-- Information follows --
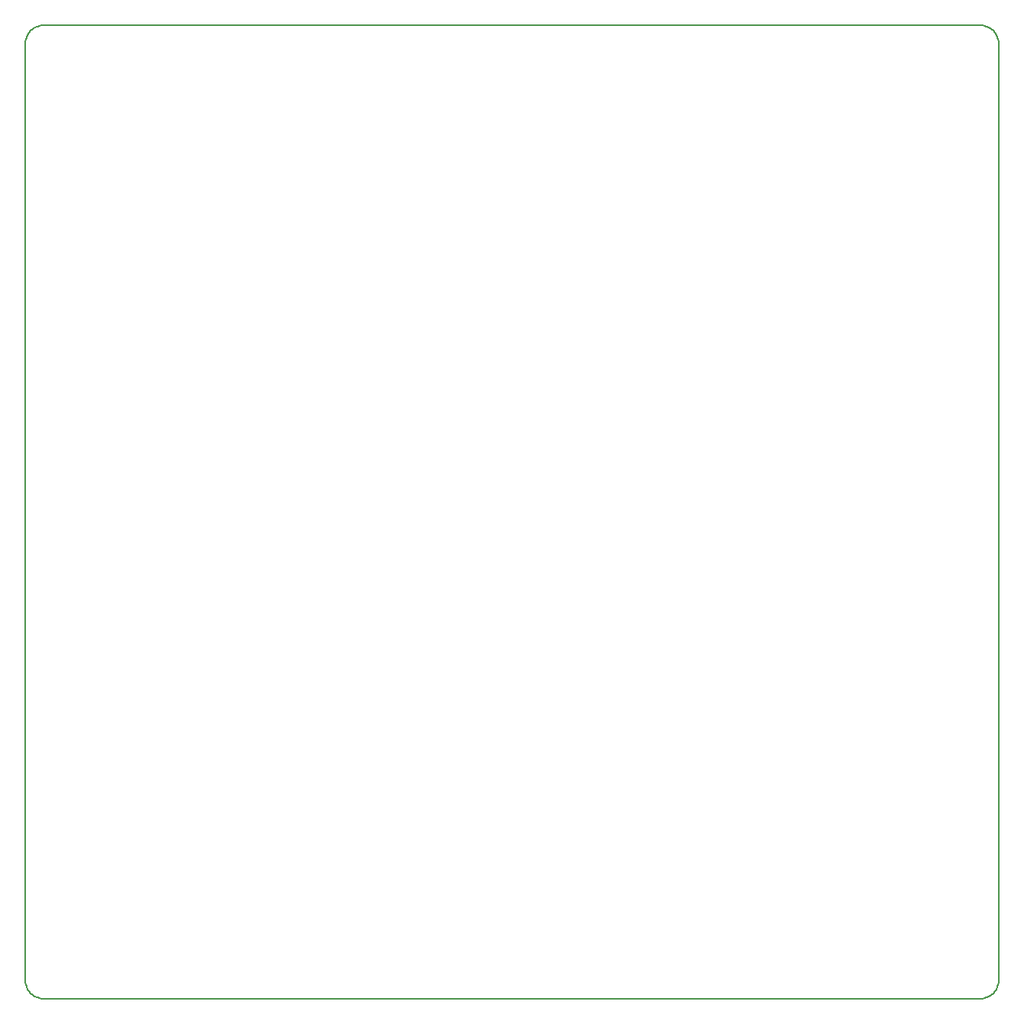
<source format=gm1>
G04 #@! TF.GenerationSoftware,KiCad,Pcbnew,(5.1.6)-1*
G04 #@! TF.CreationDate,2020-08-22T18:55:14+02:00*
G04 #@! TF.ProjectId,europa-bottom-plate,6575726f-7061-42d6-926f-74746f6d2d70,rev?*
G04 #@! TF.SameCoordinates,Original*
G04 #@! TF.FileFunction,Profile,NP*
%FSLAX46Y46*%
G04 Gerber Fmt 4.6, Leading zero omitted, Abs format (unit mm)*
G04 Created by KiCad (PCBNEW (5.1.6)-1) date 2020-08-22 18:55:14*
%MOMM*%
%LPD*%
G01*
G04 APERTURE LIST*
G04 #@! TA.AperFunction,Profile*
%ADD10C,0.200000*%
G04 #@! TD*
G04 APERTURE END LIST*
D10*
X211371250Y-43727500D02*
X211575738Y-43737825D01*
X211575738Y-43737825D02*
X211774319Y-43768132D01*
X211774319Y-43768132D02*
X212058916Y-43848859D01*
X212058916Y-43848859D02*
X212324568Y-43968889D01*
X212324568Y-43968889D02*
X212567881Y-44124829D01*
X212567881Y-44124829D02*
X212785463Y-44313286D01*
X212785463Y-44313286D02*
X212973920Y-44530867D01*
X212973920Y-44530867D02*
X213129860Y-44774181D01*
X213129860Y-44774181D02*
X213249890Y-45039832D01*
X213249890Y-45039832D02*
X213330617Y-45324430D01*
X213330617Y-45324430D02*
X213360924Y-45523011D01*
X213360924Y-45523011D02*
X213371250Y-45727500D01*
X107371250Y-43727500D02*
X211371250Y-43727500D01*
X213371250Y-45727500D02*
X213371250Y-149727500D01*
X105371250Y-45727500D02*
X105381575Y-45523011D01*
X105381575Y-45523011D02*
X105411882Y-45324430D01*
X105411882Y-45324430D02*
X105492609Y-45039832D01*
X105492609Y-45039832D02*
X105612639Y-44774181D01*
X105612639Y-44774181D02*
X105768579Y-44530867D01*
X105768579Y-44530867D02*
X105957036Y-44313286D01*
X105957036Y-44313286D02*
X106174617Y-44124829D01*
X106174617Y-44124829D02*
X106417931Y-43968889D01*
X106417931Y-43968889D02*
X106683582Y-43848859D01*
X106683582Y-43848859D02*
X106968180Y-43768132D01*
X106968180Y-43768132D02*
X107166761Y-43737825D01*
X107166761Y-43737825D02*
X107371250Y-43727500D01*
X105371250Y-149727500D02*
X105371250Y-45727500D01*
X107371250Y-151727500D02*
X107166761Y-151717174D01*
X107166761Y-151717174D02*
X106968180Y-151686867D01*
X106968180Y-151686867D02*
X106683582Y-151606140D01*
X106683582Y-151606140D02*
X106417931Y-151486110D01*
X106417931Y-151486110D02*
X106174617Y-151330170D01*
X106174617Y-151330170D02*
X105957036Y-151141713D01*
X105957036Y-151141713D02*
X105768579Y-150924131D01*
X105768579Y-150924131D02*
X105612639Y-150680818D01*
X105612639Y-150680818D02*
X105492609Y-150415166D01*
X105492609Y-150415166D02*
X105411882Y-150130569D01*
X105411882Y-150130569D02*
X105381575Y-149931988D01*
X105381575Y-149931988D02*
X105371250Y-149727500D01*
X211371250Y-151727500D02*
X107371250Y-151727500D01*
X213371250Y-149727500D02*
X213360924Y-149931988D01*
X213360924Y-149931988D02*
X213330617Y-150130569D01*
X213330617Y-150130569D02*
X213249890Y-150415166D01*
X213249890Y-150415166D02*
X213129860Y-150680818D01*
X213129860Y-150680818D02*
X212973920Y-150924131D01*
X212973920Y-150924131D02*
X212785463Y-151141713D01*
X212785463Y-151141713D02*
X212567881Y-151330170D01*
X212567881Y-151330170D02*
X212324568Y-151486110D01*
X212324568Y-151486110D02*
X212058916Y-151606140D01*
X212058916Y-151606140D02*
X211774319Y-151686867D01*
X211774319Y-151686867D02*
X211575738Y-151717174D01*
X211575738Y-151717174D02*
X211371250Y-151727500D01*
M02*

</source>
-- Information concluded --
-- Information follows --
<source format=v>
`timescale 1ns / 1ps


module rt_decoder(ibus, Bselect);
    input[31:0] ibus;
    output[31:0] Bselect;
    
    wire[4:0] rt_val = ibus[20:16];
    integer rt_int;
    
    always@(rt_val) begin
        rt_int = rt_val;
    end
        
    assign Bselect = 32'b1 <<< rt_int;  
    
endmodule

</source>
-- Information concluded --
-- Information follows --
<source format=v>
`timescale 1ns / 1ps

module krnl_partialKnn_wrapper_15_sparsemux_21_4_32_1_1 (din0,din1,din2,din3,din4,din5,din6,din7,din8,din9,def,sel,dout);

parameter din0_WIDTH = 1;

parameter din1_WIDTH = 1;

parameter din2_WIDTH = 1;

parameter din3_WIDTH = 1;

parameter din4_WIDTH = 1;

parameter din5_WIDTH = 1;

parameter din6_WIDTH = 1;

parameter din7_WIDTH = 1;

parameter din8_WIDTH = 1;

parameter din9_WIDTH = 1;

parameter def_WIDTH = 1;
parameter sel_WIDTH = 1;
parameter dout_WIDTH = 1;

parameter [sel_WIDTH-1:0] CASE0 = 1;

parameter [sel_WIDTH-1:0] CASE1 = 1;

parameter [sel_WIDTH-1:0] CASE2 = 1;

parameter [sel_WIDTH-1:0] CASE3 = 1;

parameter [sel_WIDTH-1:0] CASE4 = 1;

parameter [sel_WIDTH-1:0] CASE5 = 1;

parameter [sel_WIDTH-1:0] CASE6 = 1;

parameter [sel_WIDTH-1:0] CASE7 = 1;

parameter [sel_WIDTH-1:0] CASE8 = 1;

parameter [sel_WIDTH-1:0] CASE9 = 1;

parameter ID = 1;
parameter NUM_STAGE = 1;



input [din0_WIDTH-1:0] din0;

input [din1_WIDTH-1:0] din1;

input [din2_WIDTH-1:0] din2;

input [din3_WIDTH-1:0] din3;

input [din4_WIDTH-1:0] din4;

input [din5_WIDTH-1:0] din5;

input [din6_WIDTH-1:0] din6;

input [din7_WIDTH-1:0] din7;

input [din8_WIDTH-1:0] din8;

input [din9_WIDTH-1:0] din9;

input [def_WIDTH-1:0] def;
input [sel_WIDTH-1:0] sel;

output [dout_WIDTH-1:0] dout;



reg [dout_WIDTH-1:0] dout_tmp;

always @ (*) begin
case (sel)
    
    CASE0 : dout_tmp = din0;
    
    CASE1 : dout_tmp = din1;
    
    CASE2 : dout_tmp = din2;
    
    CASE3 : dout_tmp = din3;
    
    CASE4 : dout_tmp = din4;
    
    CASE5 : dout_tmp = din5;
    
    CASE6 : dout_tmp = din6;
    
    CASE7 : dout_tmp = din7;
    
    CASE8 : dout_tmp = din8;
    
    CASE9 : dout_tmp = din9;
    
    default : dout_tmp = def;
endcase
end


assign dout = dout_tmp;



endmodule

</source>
-- Information concluded --
Task instructions: All that is wanted is the stretch of lines above from the one containing "parameter din6_WIDTH = 1;" through the one containing "input [din7_WIDTH-1:0] din7;", duplicated exactly.

Result for this exercise:
parameter din6_WIDTH = 1;

parameter din7_WIDTH = 1;

parameter din8_WIDTH = 1;

parameter din9_WIDTH = 1;

parameter def_WIDTH = 1;
parameter sel_WIDTH = 1;
parameter dout_WIDTH = 1;

parameter [sel_WIDTH-1:0] CASE0 = 1;

parameter [sel_WIDTH-1:0] CASE1 = 1;

parameter [sel_WIDTH-1:0] CASE2 = 1;

parameter [sel_WIDTH-1:0] CASE3 = 1;

parameter [sel_WIDTH-1:0] CASE4 = 1;

parameter [sel_WIDTH-1:0] CASE5 = 1;

parameter [sel_WIDTH-1:0] CASE6 = 1;

parameter [sel_WIDTH-1:0] CASE7 = 1;

parameter [sel_WIDTH-1:0] CASE8 = 1;

parameter [sel_WIDTH-1:0] CASE9 = 1;

parameter ID = 1;
parameter NUM_STAGE = 1;



input [din0_WIDTH-1:0] din0;

input [din1_WIDTH-1:0] din1;

input [din2_WIDTH-1:0] din2;

input [din3_WIDTH-1:0] din3;

input [din4_WIDTH-1:0] din4;

input [din5_WIDTH-1:0] din5;

input [din6_WIDTH-1:0] din6;

input [din7_WIDTH-1:0] din7;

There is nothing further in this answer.